L’Aide à l'Église en détresse (AED) publie ce 22 juin son nouveau rapport sur la liberté religieuse dans le monde. Si toutes les religions sont concernées, les chrétiens se trouvent en première ligne des persécutions. Au Sahel, l’instabilité politique et la terreur imposée par des groupes djihadistes depuis plusieurs années rendent les communautés chrétiennes particulièrement vulnérables. Mgr Laurent Dabiré, évêque de Dori, au nord-est du Burkina Faso, témoigne de la lutte quotidienne des chrétiens de cette région pour vivre leur foi. Si le tableau est sombre, les signes d’espérance ne manquent pas.
Aleteia : L’AED publie ce 22 juin un nouveau rapport sur l’état de la liberté religieuse dans le monde, avec une attention portée sur la situation au Sahel. Que retenez-vous de ce rapport ?

━━━━━━

*Consigne 1*.
D'après le texte sur la liberté religieuse, de quel diocèse Mgr Laurent Dabiré est-il l'évêque ?
*Consigne 2*.
Traduisez en anglais cette phrase du texte sur la liberté religieuse : « Si toutes les religions sont concernées, les chrétiens se trouvent en première ligne des persécutions. »
*Consigne 3*.
Reproduisez le passage du texte sur la liberté religieuse qui va de « Aleteia : L’AED » jusqu'à « ce rapport ? » inclus.

Textes sources des documents mis en forme
━━━━━━

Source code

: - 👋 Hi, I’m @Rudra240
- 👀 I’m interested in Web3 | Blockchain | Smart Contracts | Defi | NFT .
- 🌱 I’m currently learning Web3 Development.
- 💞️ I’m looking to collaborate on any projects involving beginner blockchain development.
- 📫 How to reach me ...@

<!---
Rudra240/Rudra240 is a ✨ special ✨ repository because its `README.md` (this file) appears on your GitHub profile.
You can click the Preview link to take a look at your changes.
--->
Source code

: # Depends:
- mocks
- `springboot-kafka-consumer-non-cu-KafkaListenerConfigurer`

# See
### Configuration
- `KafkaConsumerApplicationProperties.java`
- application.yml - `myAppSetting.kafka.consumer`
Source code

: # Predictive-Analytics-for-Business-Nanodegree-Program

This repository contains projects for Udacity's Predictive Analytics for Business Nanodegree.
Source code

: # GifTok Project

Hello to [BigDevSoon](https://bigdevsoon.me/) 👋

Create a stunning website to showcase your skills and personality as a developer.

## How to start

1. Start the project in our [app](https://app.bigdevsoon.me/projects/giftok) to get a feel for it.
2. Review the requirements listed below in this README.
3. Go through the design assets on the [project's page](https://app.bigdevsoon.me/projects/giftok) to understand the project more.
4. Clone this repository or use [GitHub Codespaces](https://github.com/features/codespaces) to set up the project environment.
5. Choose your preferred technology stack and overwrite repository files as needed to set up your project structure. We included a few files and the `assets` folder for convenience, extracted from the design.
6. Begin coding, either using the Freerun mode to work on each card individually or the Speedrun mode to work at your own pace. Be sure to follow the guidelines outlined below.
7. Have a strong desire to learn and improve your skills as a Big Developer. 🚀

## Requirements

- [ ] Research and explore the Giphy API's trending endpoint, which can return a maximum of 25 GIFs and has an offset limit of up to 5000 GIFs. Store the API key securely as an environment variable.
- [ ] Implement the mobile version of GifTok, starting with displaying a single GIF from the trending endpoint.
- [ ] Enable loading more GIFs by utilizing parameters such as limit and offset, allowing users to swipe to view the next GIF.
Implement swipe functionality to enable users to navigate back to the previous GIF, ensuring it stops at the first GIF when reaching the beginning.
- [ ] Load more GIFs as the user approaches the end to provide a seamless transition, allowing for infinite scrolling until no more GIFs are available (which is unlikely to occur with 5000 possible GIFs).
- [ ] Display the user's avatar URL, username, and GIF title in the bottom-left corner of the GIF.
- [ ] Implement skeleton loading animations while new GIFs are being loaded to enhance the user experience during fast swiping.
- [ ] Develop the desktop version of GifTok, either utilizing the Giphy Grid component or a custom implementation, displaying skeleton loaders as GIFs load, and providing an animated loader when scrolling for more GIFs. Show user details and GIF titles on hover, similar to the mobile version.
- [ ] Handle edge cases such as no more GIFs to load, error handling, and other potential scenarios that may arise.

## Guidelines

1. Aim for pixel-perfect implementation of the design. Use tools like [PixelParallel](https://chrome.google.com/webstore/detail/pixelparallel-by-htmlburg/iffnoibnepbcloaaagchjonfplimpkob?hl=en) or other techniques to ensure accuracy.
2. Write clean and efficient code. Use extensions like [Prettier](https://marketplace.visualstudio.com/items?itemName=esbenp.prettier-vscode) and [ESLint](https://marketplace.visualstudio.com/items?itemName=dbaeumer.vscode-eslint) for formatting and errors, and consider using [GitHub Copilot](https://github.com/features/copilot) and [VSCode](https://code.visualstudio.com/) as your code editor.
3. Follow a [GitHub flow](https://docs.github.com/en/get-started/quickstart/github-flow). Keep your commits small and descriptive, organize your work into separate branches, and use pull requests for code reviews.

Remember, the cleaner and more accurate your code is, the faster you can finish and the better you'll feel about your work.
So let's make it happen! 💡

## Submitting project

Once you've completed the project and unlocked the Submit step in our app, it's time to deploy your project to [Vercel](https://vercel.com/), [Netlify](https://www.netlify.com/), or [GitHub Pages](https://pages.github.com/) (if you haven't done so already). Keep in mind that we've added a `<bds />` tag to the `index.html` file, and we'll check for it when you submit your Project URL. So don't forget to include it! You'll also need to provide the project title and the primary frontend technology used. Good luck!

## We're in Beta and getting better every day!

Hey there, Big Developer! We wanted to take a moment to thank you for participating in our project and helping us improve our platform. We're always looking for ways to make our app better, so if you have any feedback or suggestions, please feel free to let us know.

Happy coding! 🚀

━━━━━━

*Réponse 1*.
Il est évêque de Dori, au nord-est du Burkina Faso.

*Réponse 2*.
While all religions are affected, Christians are on the front line of persecution.

*Réponse 3*.
Aleteia : L’AED publie ce 22 juin un nouveau rapport sur l’état de la liberté religieuse dans le monde, avec une attention portée sur la situation au Sahel. Que retenez-vous de ce rapport ?